Top of EXCERPTED PASSAGE
SEC. 408. Authority to terminate contractors and vendors.

(a) In general.—Part C of chapter II of the National Flood Insurance Act of 1968 (42 U.S.C. 4081 et seq.) is amended by adding at the end the following:

“SEC. 1349. Termination of contracts.

“(a) Definition.—In this section, the term ‘covered entity’ means any attorney, law firm, consultant, or third-party company that provides services to a Write Your Own company.

“(b) Termination.—

“(1) IN GENERAL.—Notwithstanding any other provision of law, the Administrator may direct a Write Your Own company to terminate a contract or other agreement between a covered entity and the Write Your Own company if the Administrator—

“(A) determines that the covered entity has engaged in conduct that is detrimental to the national flood insurance program; and

“(B) not later than 14 days before directing the termination of the contract or other agreement, provided notice to the covered entity and the Write Your Own company with respect to the termination.

“(2) APPEAL.—The Administrator shall establish a process for a covered entity to appeal the termination of a contract or other agreement under paragraph (1).

“(3) EARLY TERMINATION PAYOUTS.—The Administrator or a Write Your Own company is not required to make any early termination payout to a covered entity with respect to a contract or agreement with the Write Your Own company with respect to which the Administrator directs termination under paragraph (1).

“(4) CONTRACT TERMS.—The Administrator shall require each Write Your Own company to include a reference to the authority of the Administrator under this section in any contract between a covered entity and the Write Your Own company.”.

(b) Effective date; applicability.—The amendment made by subsection (a) shall apply to any contract or other agreement between a covered entity, as defined in section 1349(a) of the National Flood Insurance Act of 1968, as added by subsection (a), and a Write Your Own company that is entered into on or after the date of enactment of this Act.

SEC. 409. Easing proof of loss requirements.
Bottom of EXCERPTED PASSAGE
Top of INFORMATION PROVIDED
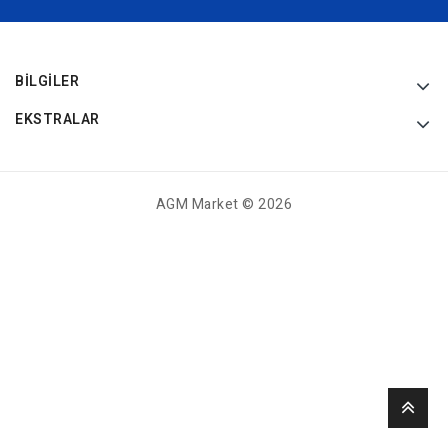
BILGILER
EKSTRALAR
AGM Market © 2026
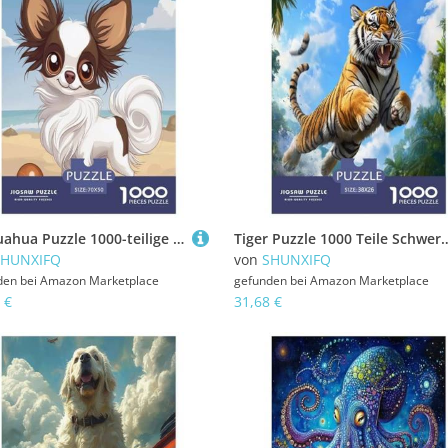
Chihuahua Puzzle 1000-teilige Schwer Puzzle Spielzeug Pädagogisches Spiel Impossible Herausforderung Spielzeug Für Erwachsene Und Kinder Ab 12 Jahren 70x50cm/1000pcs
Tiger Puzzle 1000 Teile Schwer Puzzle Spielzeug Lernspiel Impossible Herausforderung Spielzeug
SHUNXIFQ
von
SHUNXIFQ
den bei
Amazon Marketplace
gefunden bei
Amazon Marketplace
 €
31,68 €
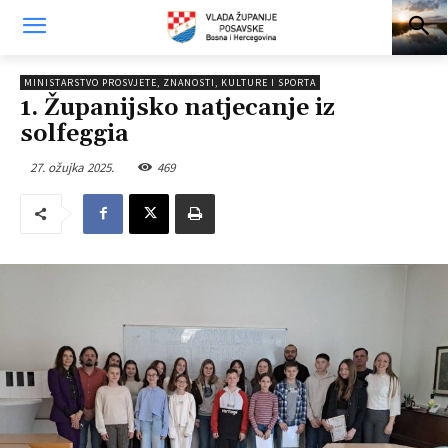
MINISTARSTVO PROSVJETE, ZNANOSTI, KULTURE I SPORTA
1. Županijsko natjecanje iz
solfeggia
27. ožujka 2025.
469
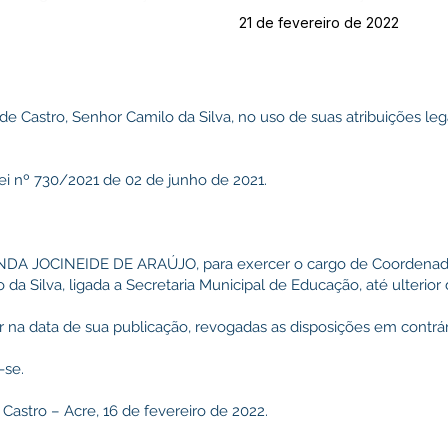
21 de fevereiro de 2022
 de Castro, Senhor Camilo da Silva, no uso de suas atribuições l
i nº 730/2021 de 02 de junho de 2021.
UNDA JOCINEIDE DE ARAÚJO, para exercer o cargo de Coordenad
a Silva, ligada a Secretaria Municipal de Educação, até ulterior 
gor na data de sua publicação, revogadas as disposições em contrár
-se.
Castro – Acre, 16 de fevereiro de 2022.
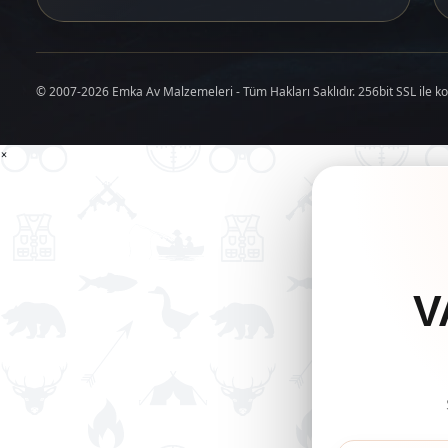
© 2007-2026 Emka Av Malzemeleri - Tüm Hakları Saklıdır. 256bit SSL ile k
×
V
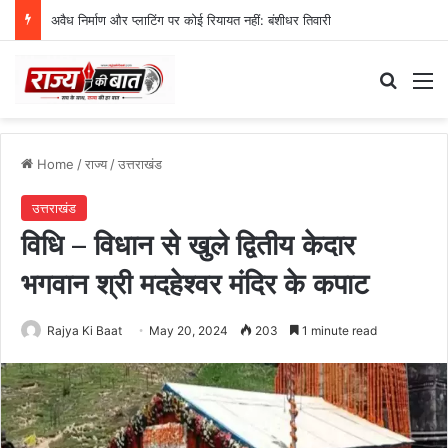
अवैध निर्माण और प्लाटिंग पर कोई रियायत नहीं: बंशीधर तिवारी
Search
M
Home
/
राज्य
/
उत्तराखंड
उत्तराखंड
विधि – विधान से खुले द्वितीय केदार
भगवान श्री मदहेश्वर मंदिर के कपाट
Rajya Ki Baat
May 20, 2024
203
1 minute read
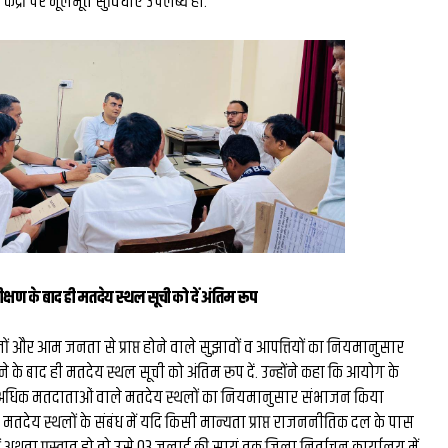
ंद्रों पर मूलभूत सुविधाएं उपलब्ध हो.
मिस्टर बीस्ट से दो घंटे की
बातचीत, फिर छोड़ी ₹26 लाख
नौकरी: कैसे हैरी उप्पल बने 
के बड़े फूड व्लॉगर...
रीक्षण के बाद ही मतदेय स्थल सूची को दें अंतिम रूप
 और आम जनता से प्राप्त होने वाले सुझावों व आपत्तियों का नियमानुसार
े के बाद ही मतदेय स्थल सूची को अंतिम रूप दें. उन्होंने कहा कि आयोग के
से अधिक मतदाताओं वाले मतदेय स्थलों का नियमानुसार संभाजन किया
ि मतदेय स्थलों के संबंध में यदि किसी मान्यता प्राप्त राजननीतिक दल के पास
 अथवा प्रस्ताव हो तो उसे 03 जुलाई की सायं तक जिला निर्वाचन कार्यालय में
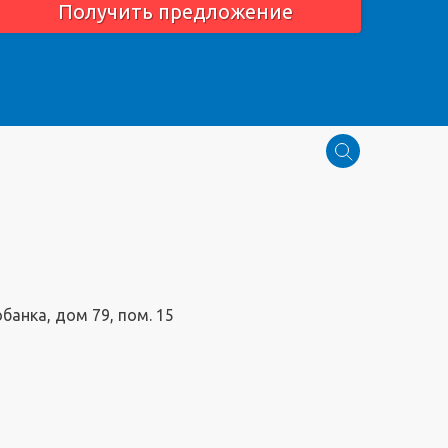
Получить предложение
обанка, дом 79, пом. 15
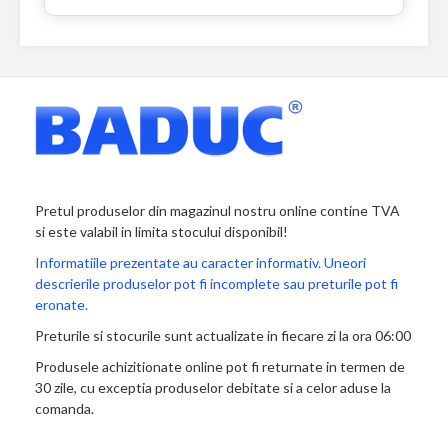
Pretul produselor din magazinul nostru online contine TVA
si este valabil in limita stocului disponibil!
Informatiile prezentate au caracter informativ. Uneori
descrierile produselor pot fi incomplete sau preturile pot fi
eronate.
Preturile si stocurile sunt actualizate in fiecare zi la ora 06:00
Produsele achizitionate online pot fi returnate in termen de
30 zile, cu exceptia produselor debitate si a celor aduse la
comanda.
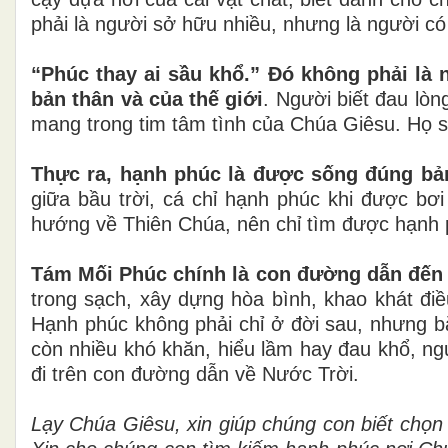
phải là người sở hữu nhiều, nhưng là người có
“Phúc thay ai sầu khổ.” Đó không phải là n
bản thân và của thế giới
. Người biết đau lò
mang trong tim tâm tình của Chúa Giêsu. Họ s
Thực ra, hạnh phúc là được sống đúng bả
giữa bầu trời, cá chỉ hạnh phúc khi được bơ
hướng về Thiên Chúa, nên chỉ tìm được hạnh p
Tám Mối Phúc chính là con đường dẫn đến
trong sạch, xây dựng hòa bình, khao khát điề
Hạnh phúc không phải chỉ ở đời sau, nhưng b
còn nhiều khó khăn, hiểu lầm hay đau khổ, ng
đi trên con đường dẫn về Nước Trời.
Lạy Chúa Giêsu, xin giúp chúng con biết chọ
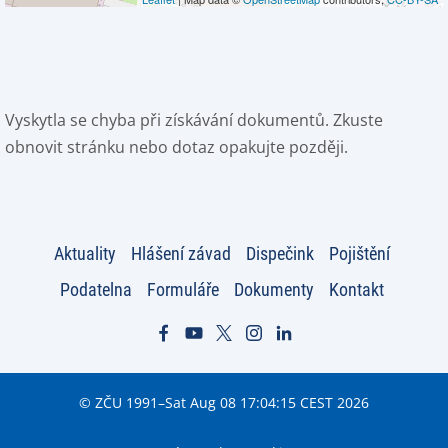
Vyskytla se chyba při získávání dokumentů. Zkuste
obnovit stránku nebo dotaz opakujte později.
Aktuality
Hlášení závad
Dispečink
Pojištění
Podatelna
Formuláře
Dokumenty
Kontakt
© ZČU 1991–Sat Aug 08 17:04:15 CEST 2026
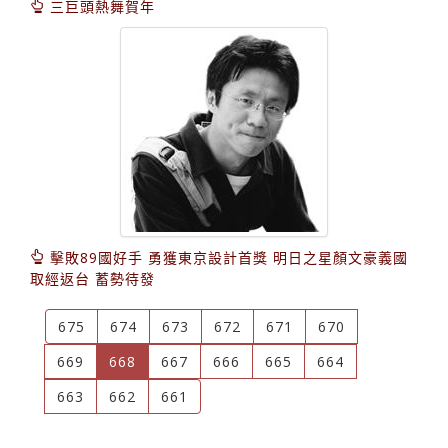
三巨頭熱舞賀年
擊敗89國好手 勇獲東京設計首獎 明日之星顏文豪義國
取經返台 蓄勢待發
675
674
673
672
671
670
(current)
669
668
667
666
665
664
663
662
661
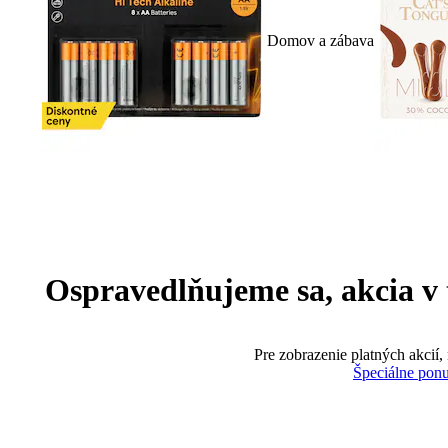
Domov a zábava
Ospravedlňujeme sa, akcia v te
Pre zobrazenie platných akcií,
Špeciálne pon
Bottom of INFORMATION PROVIDED
Top of INFORMATION PROVIDED
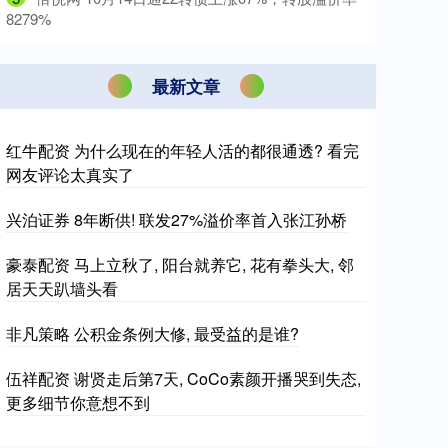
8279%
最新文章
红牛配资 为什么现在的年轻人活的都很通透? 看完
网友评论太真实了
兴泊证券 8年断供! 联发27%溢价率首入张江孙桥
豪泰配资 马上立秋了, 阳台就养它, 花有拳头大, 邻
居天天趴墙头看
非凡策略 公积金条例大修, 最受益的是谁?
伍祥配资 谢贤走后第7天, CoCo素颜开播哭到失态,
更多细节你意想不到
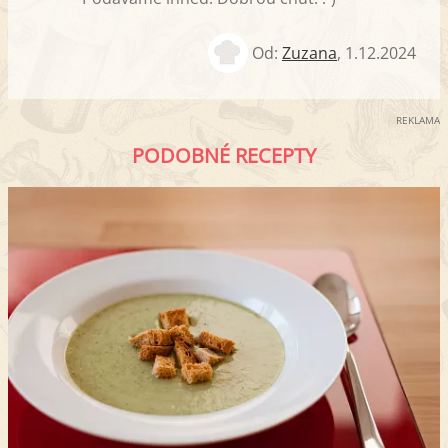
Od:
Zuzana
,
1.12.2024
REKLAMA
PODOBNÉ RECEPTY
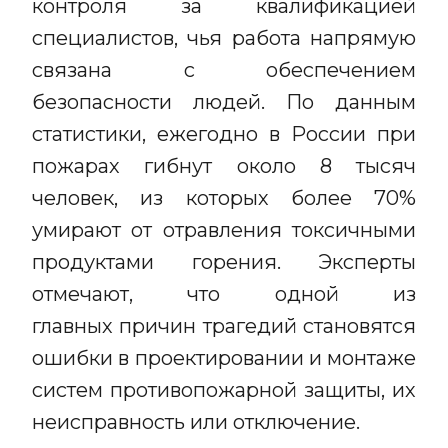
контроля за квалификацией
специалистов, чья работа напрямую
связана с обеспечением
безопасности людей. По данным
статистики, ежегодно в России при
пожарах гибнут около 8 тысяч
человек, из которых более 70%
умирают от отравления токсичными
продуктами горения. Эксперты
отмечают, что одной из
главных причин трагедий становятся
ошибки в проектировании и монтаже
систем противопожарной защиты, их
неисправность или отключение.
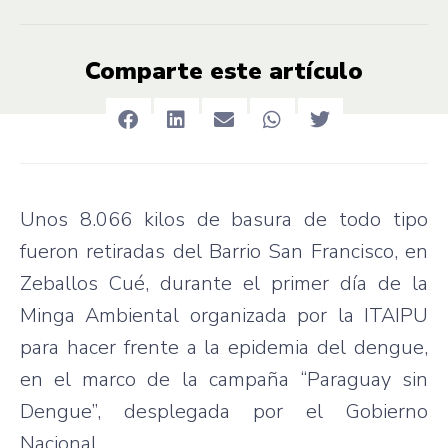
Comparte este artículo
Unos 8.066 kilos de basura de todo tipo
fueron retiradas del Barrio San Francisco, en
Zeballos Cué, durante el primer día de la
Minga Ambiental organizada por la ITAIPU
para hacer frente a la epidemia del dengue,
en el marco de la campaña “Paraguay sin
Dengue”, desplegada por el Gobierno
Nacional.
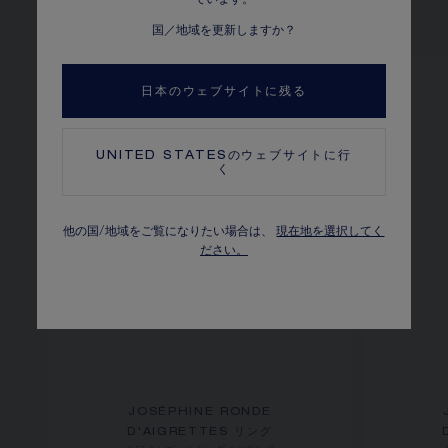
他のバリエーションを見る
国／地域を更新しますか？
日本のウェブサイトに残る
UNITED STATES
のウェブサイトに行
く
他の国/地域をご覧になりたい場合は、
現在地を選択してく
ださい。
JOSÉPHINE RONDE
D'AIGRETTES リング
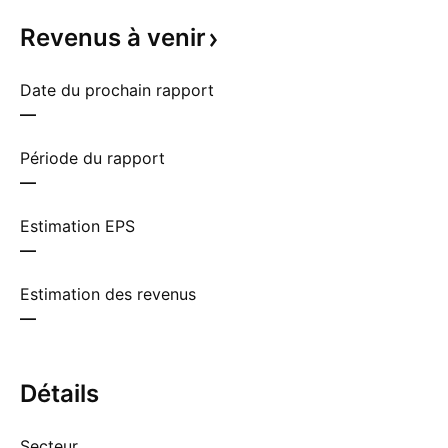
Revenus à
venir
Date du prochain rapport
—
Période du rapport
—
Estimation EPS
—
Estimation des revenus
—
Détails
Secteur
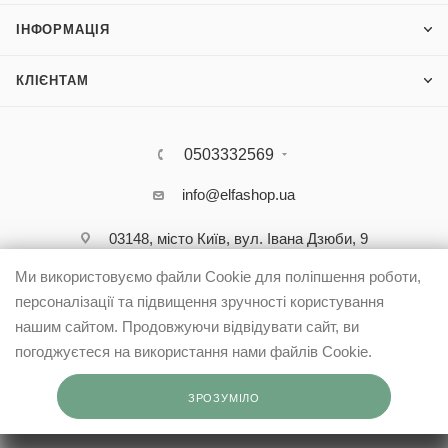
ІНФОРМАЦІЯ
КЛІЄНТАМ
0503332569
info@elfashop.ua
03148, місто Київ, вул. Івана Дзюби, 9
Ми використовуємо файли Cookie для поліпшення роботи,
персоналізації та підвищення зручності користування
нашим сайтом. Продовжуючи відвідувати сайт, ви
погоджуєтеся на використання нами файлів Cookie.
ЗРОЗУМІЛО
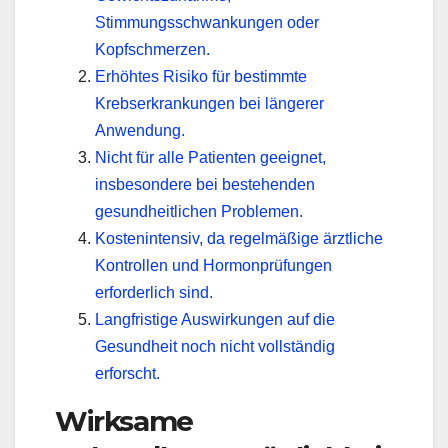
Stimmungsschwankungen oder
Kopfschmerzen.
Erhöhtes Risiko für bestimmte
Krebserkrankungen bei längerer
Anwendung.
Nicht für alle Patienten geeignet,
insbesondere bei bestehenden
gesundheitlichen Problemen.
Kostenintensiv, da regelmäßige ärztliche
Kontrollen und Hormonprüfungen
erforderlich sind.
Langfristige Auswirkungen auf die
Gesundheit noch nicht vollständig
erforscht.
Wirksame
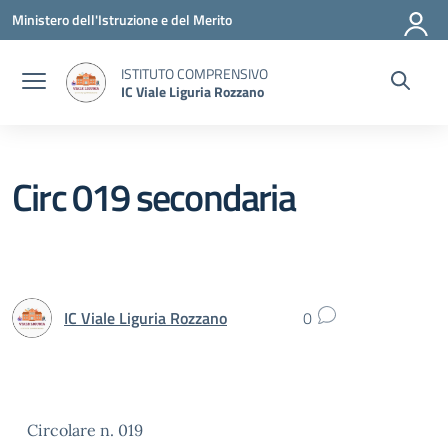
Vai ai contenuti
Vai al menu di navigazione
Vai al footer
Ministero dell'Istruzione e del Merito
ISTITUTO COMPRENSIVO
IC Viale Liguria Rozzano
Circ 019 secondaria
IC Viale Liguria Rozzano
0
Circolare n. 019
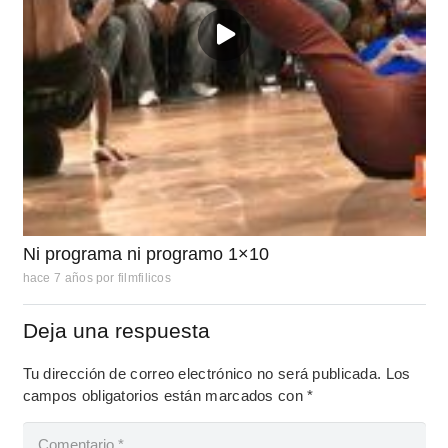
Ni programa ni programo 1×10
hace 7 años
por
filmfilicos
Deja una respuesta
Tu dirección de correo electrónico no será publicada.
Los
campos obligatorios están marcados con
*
Bottom of INFORMATION PROVIDED
Top of INFORMATION PROVIDED
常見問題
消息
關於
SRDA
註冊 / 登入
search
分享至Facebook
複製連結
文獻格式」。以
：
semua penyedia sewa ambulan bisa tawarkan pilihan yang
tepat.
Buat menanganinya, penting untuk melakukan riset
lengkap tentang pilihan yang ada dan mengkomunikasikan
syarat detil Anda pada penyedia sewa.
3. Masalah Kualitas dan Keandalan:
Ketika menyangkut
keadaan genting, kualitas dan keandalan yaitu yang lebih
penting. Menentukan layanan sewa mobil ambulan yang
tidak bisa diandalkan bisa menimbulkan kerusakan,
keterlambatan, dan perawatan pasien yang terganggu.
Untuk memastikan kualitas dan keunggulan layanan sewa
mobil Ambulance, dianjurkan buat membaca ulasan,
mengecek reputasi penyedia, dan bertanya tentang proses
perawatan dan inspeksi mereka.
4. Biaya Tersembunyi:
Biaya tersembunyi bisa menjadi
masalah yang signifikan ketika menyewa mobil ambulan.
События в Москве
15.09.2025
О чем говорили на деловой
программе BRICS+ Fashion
Bottom of INFORMATION PROVIDED
ASSIGNMENT: Please duplicate the part of the flood insurance bill excerpt starting with "(a) In general.—Part" and going on through "a Write Your Own company.", word for word.

ANSWER BOX:
(a) In general.—Part C of chapter II of the National Flood Insurance Act of 1968 (42 U.S.C. 4081 et seq.) is amended by adding at the end the following:

“SEC. 1349. Termination of contracts.

“(a) Definition.—In this section, the term ‘covered entity’ means any attorney, law firm, consultant, or third-party company that provides services to a Write Your Own company.